В пансион дам Космовских она попала случайно, благодаря своему упорству, но при весьма драматичных обстоятельствах. Там уже несколько лет учились ее старшие сестры: Флора, Гизелла, Роза и Генриетта. Ее же записали в пансион Изабеллы Смоликовской (в будущем Гевельке), поскольку школа находилась ближе к дому, а девочка начала школьные занятия в отсутствие матери, которая как раз тогда повезла покалеченного Макса в Берлин к врачам.
Несколько месяцев назад умер отец, девятилетняя девочка еще хорошо помнила религиозный распорядок, которого он придерживался. Школьные занятия начались в понедельник. Новая ученица, сообразительная и послушная, прекрасно справлялась с заданиями. До субботы. В субботу детям дали писать сочинение. Она одна не открыла тетради и сидела, ничего не делая. Удивленному преподавателю она пояснила, что в шаббат ей нельзя брать в руки перо. Преподаватель пожаловался начальнице, а та отреагировала по-своему: не потерпит в своей школе подобного поведения. В ответ гордая девчушка, которой предстояло стать моей бабушкой, сложила книги в ранец и, ни слова не говоря, удалилась домой. На следующий день Жанетта заявила сестрам, что не переступит порога школы пани Смоликовской. Через несколько дней девочки убедились, что малышка не уступит, ничего не оставалось, как взять ее с собой в пансион дам Космовских. По-видимому, там к ее принципам отнеслись серьезнее и уважительнее, и она сама от них довольно быстро отказалась. С сожалением или без? Не знаю.
Обе начальницы, сестры Космовские, почтенные, в солидном, как мне казалось тогда, возрасте, большие патриотки, ставили во главу угла нравственное воспитание. Уважаемые всеми нами, они пользовались огромным авторитетом. Не припомню ни одного случая, чтобы какая-нибудь из учениц упрямилась или была недовольна своими начальницами. Особенно нас восхищала строгая, но всегда справедливая пани Леокадия, — писала в своих воспоминаниях бабушка. Здесь, как и в государственной гимназии, официально полагалось уроки вести на русском языке, но учителя, игнорируя требования, проводили их по-польски, а в часы, отведенные для занятий по ручному труду и рисованию, с большими предосторожностями преподавали отечественные предметы — литературу, историю и географию Польши. Разоблачение мало-мальского нарушения обязательных предписаний, если вдруг нагрянет инспекция, грозило суровым наказанием, вплоть до ликвидации самой школы. Девочки, стало быть, осваивали еще и законы конспирации: по определенному сигналу запрещенные книги и тетради прятались в специальные укрытия, а девочки, дабы провести инспектора, прибегали к разного рода ухищрениям. При его появлении, например, на переменах начинали громко тараторить по-русски, а на уроке учительница вызывала к доске ту отличницу, которая могла без запинки назвать всех царей вместе с их огромным числом родственников.

ЧТО СДЕЛАТЬ: Перепишите из данного отрывка всё от слов «В пансион дам Космовских она» до слов «Берлин к врачам.» включительно, без единого изменения.

ВЫДЕРЖКИ ИЗ МАТЕРИАЛА:

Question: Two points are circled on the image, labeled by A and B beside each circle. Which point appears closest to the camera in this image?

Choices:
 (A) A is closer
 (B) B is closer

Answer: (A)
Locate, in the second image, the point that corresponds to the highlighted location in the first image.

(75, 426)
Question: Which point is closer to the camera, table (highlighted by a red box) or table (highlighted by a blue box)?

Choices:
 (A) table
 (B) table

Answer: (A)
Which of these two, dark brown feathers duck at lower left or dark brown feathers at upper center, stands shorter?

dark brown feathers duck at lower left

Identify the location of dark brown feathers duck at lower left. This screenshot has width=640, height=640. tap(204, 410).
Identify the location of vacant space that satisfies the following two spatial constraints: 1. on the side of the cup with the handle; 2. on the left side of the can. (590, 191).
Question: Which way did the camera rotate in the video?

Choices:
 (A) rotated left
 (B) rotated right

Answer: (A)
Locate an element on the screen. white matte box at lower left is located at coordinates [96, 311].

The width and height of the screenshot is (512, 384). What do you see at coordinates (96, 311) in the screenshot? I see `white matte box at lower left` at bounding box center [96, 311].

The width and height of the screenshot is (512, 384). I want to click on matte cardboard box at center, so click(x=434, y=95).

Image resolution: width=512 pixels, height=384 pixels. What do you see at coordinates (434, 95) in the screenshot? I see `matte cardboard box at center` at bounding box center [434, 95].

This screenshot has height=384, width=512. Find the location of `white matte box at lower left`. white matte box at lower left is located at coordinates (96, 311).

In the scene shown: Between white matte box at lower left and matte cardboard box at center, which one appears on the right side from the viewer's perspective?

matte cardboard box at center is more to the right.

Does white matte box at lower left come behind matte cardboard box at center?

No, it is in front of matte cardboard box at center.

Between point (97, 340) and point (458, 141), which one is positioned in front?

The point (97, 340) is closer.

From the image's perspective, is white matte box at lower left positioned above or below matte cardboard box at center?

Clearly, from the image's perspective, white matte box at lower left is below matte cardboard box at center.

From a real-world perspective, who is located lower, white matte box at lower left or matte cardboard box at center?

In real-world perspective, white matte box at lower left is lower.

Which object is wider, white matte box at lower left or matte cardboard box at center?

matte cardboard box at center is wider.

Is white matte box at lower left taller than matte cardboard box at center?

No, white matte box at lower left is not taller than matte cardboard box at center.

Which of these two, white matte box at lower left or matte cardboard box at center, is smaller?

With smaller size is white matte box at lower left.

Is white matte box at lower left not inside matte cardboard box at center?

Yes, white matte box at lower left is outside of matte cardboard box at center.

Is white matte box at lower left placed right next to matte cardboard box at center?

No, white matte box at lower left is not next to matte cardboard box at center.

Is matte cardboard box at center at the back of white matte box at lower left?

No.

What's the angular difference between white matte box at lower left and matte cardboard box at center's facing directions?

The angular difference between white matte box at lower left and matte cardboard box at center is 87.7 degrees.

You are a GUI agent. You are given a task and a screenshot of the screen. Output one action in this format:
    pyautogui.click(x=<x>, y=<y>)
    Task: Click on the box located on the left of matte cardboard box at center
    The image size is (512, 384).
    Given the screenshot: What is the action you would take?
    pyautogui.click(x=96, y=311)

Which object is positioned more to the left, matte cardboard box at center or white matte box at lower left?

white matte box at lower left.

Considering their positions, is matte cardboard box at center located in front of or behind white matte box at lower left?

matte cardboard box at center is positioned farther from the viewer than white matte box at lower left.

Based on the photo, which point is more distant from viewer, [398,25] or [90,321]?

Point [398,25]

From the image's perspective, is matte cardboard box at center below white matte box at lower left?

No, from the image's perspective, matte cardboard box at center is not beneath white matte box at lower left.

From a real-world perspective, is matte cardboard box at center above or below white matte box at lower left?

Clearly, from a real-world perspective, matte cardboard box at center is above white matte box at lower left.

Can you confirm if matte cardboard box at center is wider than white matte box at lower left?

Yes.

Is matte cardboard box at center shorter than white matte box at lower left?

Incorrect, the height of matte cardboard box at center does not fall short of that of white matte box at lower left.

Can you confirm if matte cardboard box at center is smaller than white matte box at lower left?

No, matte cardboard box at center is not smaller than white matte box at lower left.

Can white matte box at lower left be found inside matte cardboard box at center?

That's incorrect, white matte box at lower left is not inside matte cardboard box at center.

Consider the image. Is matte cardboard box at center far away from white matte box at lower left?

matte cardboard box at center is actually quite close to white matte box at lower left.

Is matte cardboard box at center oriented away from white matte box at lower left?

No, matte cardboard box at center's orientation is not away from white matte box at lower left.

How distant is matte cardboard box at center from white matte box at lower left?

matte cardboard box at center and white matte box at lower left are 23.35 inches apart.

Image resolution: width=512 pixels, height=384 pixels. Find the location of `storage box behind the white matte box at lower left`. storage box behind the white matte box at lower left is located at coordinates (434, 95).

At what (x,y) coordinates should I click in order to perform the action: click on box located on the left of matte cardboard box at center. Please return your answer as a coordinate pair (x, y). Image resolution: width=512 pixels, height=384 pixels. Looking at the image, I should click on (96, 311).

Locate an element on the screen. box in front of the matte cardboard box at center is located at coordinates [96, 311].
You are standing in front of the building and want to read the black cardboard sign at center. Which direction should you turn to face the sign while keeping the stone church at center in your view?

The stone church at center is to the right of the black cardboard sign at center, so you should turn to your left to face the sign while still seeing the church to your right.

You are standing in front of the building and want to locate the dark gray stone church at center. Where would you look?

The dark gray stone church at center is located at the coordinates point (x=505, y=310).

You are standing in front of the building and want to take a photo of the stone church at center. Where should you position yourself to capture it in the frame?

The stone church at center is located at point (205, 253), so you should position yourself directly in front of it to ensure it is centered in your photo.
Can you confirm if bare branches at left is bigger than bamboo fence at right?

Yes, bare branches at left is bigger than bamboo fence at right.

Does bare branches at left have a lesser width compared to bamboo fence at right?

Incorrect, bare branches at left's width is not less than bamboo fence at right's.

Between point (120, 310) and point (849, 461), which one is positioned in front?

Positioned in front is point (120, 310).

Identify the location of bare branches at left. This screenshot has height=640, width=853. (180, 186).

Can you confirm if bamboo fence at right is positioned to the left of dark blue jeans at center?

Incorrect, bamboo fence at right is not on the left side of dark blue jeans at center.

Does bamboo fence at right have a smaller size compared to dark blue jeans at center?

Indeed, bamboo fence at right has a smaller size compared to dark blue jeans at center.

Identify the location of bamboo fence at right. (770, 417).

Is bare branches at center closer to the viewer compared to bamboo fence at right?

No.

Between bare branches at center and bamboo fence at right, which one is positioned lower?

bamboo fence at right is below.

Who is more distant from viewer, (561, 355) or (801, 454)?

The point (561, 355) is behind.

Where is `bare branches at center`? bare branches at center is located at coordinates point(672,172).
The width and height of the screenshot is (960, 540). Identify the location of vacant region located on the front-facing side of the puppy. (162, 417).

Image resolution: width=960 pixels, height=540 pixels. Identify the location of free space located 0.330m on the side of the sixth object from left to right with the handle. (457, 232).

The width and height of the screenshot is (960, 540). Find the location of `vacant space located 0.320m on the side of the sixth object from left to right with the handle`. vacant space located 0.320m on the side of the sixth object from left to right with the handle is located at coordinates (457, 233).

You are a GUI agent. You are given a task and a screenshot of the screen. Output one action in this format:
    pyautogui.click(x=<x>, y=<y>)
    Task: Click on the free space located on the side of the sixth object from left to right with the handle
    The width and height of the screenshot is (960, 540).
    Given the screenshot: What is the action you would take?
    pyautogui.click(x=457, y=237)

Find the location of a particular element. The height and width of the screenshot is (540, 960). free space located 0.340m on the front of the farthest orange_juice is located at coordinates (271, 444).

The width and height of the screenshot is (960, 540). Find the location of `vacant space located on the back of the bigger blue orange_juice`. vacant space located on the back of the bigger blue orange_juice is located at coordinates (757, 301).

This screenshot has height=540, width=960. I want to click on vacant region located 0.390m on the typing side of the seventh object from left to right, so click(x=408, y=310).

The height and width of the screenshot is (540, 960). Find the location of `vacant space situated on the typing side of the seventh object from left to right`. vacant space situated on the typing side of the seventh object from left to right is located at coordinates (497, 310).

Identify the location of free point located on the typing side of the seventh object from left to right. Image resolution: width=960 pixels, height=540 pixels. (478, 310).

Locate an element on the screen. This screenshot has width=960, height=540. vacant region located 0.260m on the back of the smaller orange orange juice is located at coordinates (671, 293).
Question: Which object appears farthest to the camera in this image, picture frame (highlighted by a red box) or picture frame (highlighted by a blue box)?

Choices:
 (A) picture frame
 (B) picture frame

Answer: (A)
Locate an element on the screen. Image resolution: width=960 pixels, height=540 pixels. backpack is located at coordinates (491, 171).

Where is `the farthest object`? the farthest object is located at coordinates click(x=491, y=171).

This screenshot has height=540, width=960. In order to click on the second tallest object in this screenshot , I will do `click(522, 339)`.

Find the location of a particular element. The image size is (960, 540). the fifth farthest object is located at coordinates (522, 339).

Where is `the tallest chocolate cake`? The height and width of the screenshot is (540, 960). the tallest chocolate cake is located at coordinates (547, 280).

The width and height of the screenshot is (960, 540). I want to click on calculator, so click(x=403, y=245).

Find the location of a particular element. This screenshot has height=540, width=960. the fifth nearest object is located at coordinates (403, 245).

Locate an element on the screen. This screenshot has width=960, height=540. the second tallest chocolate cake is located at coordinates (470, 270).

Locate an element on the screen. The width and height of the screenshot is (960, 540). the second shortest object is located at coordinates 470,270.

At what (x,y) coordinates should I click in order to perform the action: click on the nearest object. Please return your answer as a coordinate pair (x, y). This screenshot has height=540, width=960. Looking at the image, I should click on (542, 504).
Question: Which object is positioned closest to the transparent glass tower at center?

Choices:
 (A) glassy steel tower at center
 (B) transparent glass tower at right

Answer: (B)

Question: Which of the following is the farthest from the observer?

ОТВЕТ:
В пансион дам Космовских она попала случайно, благодаря своему упорству, но при весьма драматичных обстоятельствах. Там уже несколько лет учились ее старшие сестры: Флора, Гизелла, Роза и Генриетта. Ее же записали в пансион Изабеллы Смоликовской (в будущем Гевельке), поскольку школа находилась ближе к дому, а девочка начала школьные занятия в отсутствие матери, которая как раз тогда повезла покалеченного Макса в Берлин к врачам.